Una Ley que sólo viene a hacer carne Convenciones Internacionales que nuestro país ha suscrito. Una Ley que sanciona la discriminación arbitraria en razón de las orientaciones sexuales, al igual como sanciona la discriminación arbitraria en razón de la etnia, de la edad, del género, de las ideas políticas, y por cierto de la religión que se profese o creencias que tenga la persona.
Me resulta incomprensible que, justamente representantes de un credo que reconoce y valora la dignidad y derechos de todas las personas y trabaja a favor de la igualdad, equidad, fraternidad y paz social, pueda estar en contra de establecer por Ley la imposibilidad de discriminar arbitrariamente por su orientación sexual a un conjunto de seres humanos, que son tan hijos(as) de Dios y tienen la misma dignidad y capacidad de amar, trabajar y construir país que el resto de nuestra población.

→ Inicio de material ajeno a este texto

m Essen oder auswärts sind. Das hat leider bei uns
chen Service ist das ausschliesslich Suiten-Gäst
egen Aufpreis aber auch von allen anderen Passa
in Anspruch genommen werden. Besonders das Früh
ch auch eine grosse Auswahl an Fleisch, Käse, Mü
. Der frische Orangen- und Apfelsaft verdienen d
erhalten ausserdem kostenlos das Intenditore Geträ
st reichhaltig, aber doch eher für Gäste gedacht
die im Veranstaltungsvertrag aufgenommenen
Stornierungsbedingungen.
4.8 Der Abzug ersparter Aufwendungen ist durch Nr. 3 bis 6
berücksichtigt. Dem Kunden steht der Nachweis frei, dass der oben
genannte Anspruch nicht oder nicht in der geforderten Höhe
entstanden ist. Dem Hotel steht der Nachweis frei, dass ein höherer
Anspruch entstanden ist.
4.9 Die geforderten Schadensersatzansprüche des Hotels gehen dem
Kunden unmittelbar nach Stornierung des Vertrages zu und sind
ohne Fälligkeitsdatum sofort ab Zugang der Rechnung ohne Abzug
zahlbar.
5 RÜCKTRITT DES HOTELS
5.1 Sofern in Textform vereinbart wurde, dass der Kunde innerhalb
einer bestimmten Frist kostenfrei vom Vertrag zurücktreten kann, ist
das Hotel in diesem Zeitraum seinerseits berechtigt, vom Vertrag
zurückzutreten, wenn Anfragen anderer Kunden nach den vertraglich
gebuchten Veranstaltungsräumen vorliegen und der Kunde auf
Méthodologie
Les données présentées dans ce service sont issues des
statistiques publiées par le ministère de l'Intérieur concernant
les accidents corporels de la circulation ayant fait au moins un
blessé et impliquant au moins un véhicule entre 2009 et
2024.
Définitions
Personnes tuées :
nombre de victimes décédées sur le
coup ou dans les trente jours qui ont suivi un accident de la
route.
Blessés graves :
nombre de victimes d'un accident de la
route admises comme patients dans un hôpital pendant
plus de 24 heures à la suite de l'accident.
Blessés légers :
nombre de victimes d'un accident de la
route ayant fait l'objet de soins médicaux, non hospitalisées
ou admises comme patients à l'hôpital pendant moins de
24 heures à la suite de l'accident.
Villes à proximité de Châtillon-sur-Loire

Estar en contra de este aspecto sustantivo de esta Ley sería repetir dolorosos errores y pecados del pasado, que duraron siglos, en que los gobiernos e iglesias consideraron inferiores a las personas de raza negra y a los habitantes originarios de los territorios colonizados, a los cuales llegaron a considerar que no tenían alma y por ende no eran hijos de Dios, incluso justificando la esclavitud o la obligatoriedad de someterse a la religión católica.
Quien ha vivido la discriminación religiosa y sus dramáticos efectos sociales, debiera saber que es injusto un Sistema Jurídico que no consagre de verdad la dignidad y respeto a los derechos de todos(as) sus hijos(as).